While stocks enjoyed an overall rise, the bond market's response was muted after marking its second-largest gain this year. Ian Lyngen at BMO Capital Markets suggested that the restrained reaction in Treasury yields could be attributed to the market already factoring in renewed tariff discussions and the recognition that raised tariffs tend to have a one-off effect on inflation rates.
The S&P 500 index has spiked more than 25% throughout 2024 and is on course for a second consecutive year of over 20% returns, a feat accomplished only four times in the last century. Bankim Chadha from Deutsche Bank AG forecasts the index will reach 7,000 points by the end of next year, positioning him as one of the most optimistic strategists on Wall Street about further stock market gains.
Chadha and his team expressed in a recent note, "We see steady robust momentum continuing into 2025, with earnings-per-share growth in the low double digits." Meanwhile, Savita Subramanian of Bank of America is predicting another year of double-digit growth for the S&P 500 in 2025 but notes that there are even greater opportunities outside the index.
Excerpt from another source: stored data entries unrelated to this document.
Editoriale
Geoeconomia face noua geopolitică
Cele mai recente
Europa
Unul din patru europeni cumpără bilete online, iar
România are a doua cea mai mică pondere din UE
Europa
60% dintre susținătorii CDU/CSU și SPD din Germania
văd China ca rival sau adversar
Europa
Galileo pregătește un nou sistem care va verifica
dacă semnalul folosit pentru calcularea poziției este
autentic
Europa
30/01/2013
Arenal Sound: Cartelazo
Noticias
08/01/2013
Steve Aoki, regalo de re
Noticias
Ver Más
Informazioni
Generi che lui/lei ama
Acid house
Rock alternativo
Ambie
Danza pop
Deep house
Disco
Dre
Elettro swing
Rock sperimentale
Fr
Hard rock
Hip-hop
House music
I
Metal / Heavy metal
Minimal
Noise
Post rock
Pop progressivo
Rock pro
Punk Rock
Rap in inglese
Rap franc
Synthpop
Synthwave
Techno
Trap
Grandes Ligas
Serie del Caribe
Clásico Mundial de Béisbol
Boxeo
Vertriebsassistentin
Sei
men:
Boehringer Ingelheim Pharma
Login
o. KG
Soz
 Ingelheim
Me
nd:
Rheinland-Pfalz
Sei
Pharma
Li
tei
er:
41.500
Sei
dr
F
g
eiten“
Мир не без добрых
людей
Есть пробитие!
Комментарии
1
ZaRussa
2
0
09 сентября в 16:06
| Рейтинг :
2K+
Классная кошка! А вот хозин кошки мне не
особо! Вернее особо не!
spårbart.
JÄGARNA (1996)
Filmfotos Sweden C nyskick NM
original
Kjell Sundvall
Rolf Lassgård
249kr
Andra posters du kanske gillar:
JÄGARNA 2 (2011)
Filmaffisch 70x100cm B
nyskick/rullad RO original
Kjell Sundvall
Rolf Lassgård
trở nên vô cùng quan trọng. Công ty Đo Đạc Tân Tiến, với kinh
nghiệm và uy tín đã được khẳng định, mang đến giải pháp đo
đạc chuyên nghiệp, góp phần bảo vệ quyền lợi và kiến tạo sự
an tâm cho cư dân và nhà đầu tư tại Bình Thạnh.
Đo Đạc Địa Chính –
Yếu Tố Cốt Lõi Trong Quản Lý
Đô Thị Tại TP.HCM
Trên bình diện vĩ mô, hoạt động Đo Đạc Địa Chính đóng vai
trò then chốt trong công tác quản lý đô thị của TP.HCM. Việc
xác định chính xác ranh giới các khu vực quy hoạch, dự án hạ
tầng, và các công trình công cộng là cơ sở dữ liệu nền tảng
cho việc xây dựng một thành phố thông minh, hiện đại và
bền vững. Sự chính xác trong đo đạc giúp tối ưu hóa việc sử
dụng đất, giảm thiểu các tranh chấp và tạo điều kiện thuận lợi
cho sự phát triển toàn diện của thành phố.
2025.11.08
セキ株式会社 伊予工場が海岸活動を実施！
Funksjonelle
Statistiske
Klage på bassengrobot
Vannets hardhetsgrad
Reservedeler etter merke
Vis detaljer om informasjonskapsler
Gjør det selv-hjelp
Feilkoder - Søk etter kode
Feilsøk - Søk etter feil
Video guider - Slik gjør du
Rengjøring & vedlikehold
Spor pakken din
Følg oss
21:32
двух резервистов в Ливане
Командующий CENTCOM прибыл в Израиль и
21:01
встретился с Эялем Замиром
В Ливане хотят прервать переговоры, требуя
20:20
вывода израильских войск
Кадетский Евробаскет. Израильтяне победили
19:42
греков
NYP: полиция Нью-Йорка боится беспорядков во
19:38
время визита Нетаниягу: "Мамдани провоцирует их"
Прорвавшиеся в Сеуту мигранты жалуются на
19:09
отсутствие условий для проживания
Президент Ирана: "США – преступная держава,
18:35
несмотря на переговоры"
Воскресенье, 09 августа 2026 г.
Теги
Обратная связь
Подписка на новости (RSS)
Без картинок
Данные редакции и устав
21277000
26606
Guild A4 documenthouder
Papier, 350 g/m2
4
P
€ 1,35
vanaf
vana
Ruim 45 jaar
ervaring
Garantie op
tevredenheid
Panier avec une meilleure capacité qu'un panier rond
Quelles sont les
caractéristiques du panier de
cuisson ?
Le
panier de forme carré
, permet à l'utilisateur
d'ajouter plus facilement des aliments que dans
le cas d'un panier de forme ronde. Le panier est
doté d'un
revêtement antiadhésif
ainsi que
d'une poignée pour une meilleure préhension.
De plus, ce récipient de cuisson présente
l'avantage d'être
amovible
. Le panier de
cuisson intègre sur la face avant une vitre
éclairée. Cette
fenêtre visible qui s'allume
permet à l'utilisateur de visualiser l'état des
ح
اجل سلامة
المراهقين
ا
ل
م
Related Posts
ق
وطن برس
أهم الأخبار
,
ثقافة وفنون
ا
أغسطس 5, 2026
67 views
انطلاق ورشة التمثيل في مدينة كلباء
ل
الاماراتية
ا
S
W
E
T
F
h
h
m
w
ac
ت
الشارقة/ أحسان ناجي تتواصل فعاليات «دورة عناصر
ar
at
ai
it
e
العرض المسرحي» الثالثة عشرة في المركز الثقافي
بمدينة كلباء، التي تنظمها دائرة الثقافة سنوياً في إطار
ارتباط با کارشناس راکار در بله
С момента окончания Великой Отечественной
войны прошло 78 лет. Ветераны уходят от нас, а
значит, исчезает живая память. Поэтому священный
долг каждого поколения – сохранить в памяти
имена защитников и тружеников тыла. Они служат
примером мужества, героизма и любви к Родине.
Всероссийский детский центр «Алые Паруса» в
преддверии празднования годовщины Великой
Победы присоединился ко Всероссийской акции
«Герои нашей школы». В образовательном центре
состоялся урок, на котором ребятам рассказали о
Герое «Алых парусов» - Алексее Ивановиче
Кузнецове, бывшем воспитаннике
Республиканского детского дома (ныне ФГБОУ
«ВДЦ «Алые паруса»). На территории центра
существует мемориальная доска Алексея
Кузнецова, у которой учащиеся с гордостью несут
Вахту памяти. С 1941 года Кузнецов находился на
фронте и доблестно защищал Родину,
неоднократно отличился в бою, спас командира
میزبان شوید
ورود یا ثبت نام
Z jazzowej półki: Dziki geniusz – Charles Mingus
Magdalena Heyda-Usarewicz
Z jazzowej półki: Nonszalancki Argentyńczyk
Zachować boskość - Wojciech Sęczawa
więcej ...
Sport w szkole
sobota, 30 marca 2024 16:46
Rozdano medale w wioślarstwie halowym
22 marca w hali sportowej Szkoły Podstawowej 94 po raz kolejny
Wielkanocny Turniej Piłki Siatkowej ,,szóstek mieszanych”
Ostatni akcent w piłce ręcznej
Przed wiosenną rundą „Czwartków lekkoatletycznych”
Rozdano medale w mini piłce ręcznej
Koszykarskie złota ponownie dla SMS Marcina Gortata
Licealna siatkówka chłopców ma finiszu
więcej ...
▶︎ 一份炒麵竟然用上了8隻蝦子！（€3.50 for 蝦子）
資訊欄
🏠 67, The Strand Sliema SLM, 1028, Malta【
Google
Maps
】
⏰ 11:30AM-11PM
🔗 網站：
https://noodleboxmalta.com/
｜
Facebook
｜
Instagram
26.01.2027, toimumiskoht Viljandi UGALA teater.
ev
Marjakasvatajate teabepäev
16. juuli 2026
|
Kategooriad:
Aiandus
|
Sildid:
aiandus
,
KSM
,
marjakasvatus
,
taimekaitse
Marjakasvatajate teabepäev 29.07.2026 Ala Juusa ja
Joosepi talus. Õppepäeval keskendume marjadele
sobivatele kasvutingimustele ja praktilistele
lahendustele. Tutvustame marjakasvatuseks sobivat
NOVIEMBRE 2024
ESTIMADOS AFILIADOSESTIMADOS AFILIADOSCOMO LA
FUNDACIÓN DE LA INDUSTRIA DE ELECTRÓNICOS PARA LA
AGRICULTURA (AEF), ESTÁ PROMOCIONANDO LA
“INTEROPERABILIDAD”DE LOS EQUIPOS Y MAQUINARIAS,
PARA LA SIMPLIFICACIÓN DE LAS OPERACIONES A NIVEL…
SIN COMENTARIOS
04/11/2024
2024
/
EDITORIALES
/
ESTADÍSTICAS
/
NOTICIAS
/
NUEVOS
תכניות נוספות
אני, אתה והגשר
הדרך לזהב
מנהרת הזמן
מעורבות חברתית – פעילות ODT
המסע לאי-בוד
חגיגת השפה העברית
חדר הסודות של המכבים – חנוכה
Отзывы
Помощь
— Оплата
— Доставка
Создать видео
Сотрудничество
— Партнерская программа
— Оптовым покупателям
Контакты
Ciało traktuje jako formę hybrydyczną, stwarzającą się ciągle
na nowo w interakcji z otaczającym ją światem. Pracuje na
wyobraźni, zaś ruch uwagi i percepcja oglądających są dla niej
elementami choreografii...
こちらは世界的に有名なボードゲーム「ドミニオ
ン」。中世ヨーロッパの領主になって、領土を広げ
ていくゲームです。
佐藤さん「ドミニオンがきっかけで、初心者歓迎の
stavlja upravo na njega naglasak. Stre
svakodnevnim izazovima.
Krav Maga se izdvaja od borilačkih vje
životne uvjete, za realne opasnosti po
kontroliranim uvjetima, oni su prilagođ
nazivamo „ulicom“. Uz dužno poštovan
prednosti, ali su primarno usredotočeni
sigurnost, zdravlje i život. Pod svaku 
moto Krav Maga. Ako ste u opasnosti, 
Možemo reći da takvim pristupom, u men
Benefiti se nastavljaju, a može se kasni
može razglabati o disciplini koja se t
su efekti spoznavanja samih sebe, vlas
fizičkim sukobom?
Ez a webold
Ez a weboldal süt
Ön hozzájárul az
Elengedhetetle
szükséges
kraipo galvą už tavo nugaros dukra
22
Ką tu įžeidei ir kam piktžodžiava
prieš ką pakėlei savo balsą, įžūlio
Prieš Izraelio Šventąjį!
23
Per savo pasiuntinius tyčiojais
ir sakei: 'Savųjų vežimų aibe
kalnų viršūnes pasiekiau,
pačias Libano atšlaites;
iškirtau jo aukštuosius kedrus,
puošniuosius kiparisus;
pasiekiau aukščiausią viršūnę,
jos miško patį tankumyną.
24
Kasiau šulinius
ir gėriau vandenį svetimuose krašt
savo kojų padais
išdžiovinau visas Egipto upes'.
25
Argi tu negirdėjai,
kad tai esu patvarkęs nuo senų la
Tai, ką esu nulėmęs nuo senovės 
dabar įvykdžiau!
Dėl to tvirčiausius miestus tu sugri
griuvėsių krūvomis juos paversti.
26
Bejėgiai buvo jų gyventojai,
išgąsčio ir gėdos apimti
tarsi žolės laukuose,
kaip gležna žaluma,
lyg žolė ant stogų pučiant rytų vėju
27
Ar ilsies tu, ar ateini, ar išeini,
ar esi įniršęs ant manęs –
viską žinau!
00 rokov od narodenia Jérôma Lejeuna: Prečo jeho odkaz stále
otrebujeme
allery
Her year-end target for the S&P 500 stands at 6,666, highlighting firms with solid cash return potential that are closely linked to the U.S. economy. She currently favors sectors such as financials, consumer discretionary, materials, real estate, and utilities.
Goldman Sachs strategists are urging investors to continue favoring U.S. stocks but recommend diversification to counter the fact that nearly half of the S&P 500's increase in 2024 can be attributed to the "Magnificent Seven" major tech companies.
Peter Oppenheimer from Goldman emphasized that while a focus on U.S. equities is still justified due to robust economic and earnings prospects for 2025, the high concentration and valuation in the stock market merit a more diversified approach.
Corporate Developments
Urban Outfitters Inc. reported strong sales growth in the third quarter, with the Anthropologie brand leading the charge.
Nordstrom Inc. adjusted its annual sales forecast upwards, spurred by better than expected performance from its off-price and flagship stores, a move that might influence its board to engage the founding family in discussions about taking Nordstrom private.
Amgen Inc.'s latest obesity treatment showed limited advantages over competitors and was noted for a high rate of gastrointestinal side effects.
Kohl’s Corp. revised its full-year sales expectations downward, indicating challenges in its turnaround strategies amid a tough retail backdrop.
Dick’s Sporting Goods Inc. increased its full-year sales outlook after achieving strong results for the back-to-school season, driven by rising demand for sports equipment.
Best Buy Co. reduced its sales guidance for the year, citing weak demand for electronics, raising concerns about its turnaround efforts.
JM Smucker Co. raised its earnings forecast due to strong performance from its popular Uncrustables sandwiches, compensating for slower sales from the recently acquired Hostess brand.
Upcoming Events
U.S. PCE, initial jobless claims, and GDP reports are due on Wednesday.
Eurozone consumer confidence analysis will be released on Thursday.
Markets will be closed for the U.S. Thanksgiving holiday on Thursday.
Eurozone CPI figures will be available on Friday.
The European Central Bank will release a consumer expectations survey for October on Friday.
"Black Friday" will mark the start of the holiday shopping season in the U.S.